CodePudding user response:

There is a difference between indexing. While Python passes vectors (arrays) as indices, R passes the values. Note that the indices start with 1, i.e. 1, 2, ..., n. You also need to concatenate the objects you want to print, to pass them as a single argument. Accordingly you could do something like this:

l1 <- list('appetizer', 'main course')
l2 <- list('italian', 'mexican', 'french')

for (i in seq_along(l1)) {
  for (j in seq_along(l2)) {
    print(c(l1[[i]], l2[[j]]))
  }
}
# [1] "appetizer" "italian"  
# [1] "appetizer" "mexican"  
# [1] "appetizer" "french"   
# [1] "main course" "italian"    
# [1] "main course" "mexican"    
# [1] "main course" "french"  

CodePudding user response:

See this below explaination of the print method.

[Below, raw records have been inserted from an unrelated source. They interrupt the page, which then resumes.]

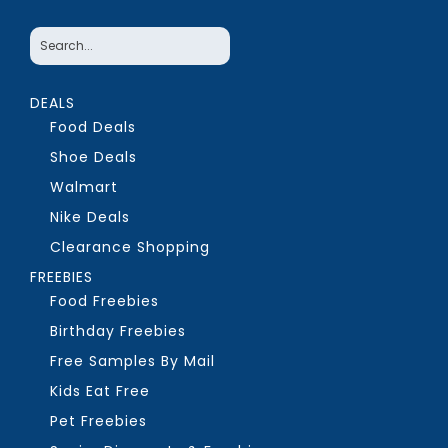
DEALS
Food Deals
Shoe Deals
Walmart
Nike Deals
Clearance Shopping
FREEBIES
Food Freebies
Birthday Freebies
Free Samples By Mail
Kids Eat Free
Pet Freebies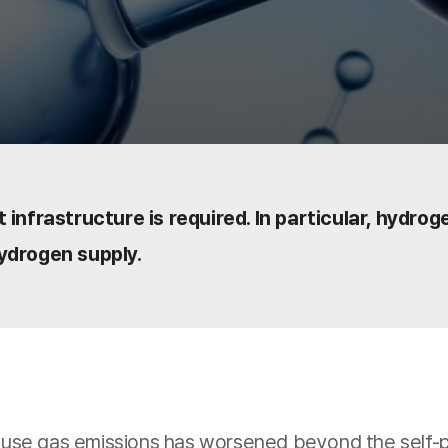
 infrastructure is required. In particular, hydro
ydrogen supply.
se gas emissions has worsened beyond the self-puri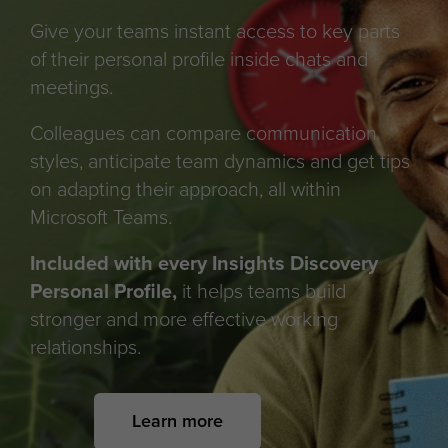
Give your teams instant access to key parts
of their personal profile inside chats and
meetings.
Colleagues can compare communication
styles, anticipate team dynamics and get tips
on adapting their approach, all within
Microsoft Teams.
Included with every Insights Discovery
Personal Profile,
it helps teams build
stronger and more effective working
relationships.
Learn more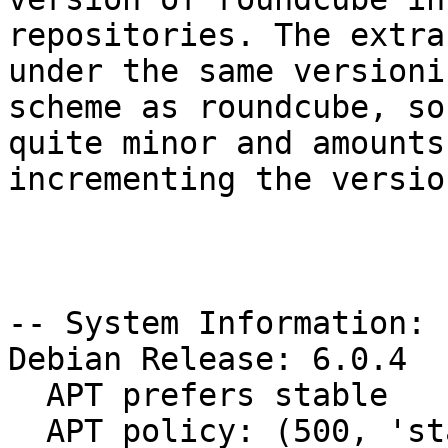
repositories. The extra
under the same versionin
scheme as roundcube, so
quite minor and amounts 
incrementing the versio
-- System Information:

Debian Release: 6.0.4

  APT prefers stable

  APT policy: (500, 'stable')
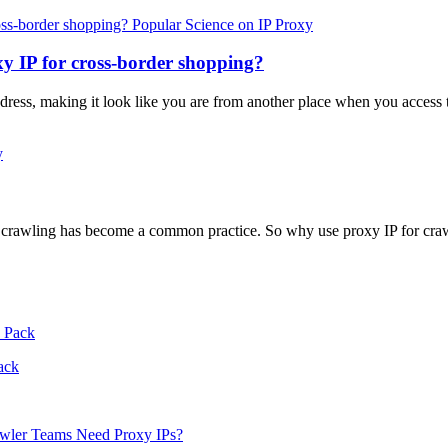
Popular Science on IP Proxy
y IP for cross-border shopping?
ddress, making it look like you are from another place when you access t
y
r crawling has become a common practice. So why use proxy IP for cra
ack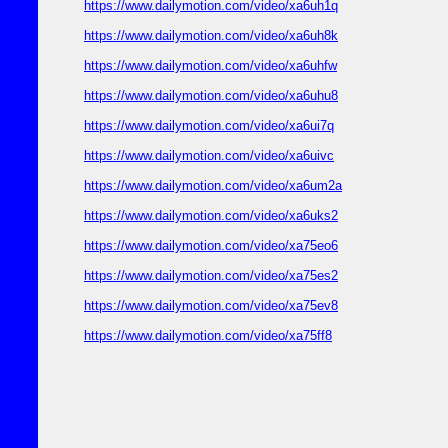
https://www.dailymotion.com/video/xa6uh1q
https://www.dailymotion.com/video/xa6uh8k
https://www.dailymotion.com/video/xa6uhfw
https://www.dailymotion.com/video/xa6uhu8
https://www.dailymotion.com/video/xa6ui7q
https://www.dailymotion.com/video/xa6uivc
https://www.dailymotion.com/video/xa6um2a
https://www.dailymotion.com/video/xa6uks2
https://www.dailymotion.com/video/xa75eo6
https://www.dailymotion.com/video/xa75es2
https://www.dailymotion.com/video/xa75ev8
https://www.dailymotion.com/video/xa75ff8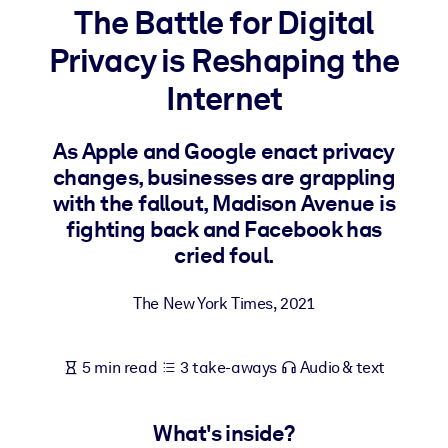
The Battle for Digital
BY SYSTEM
Privacy is Reshaping the
For LMS/LXP
Internet
Bring bite-sized, verified knowledge into your LMS/LXP for stronge
learning results.
As Apple and Google enact privacy
For Corporate Libraries
changes, businesses are grappling
Enrich your corporate library with trusted, ready-to-use business
with the fallout, Madison Avenue is
knowledge.
fighting back and Facebook has
cried foul.
For AI Systems
Fuel your AI systems with reliable, structured knowledge to improv
The New York Times
,
2021
outputs.
5 min read
3 take-aways
Audio & text
What's inside?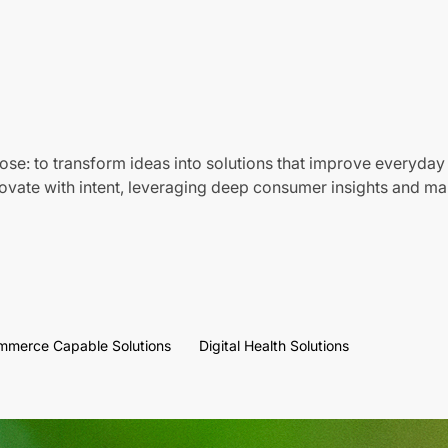
ose: to transform ideas into solutions that improve everyday 
vate with intent, leveraging deep consumer insights and mar
mmerce Capable Solutions
Digital Health Solutions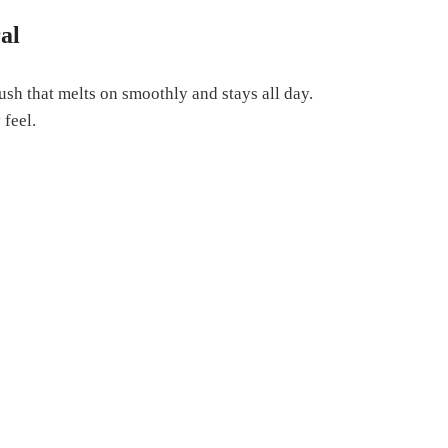
al
lush that melts on smoothly and stays all day.
 feel.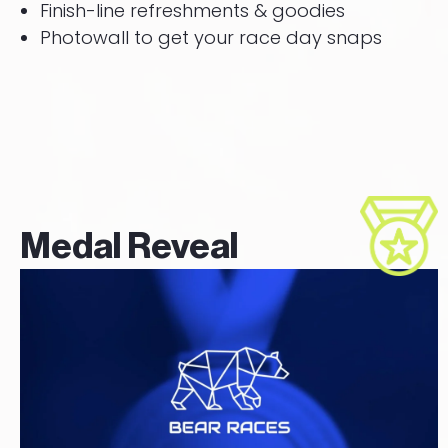
Finish-line refreshments & goodies
Photowall to get your race day snaps
Medal Reveal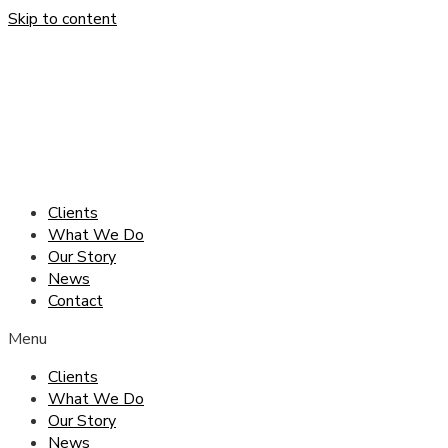
Skip to content
Clients
What We Do
Our Story
News
Contact
Menu
Clients
What We Do
Our Story
News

print(x, digits = NULL, quote = TRUE,
  na.print = NULL, print.gap = NULL, right = FALSE,
  max = NULL, useSource = TRUE, …)

x       the object to be printed.

digits  a non-null value for digits specifies the minimum number of 
        significant digits to be printed in values. The default, NULL, uses 
        getOption("digits"). (For the interpretation for complex numbers see 
        signif.) Non-integer values will be rounded down, and only values 
        greater than or equal to 1 and no greater than 22 are accepted.
...

Apparently the second variable is not accepted as valid parameter.

While this is a little odd, the more important point is that print(a,b) is not a syntactically correct way to print multiple values.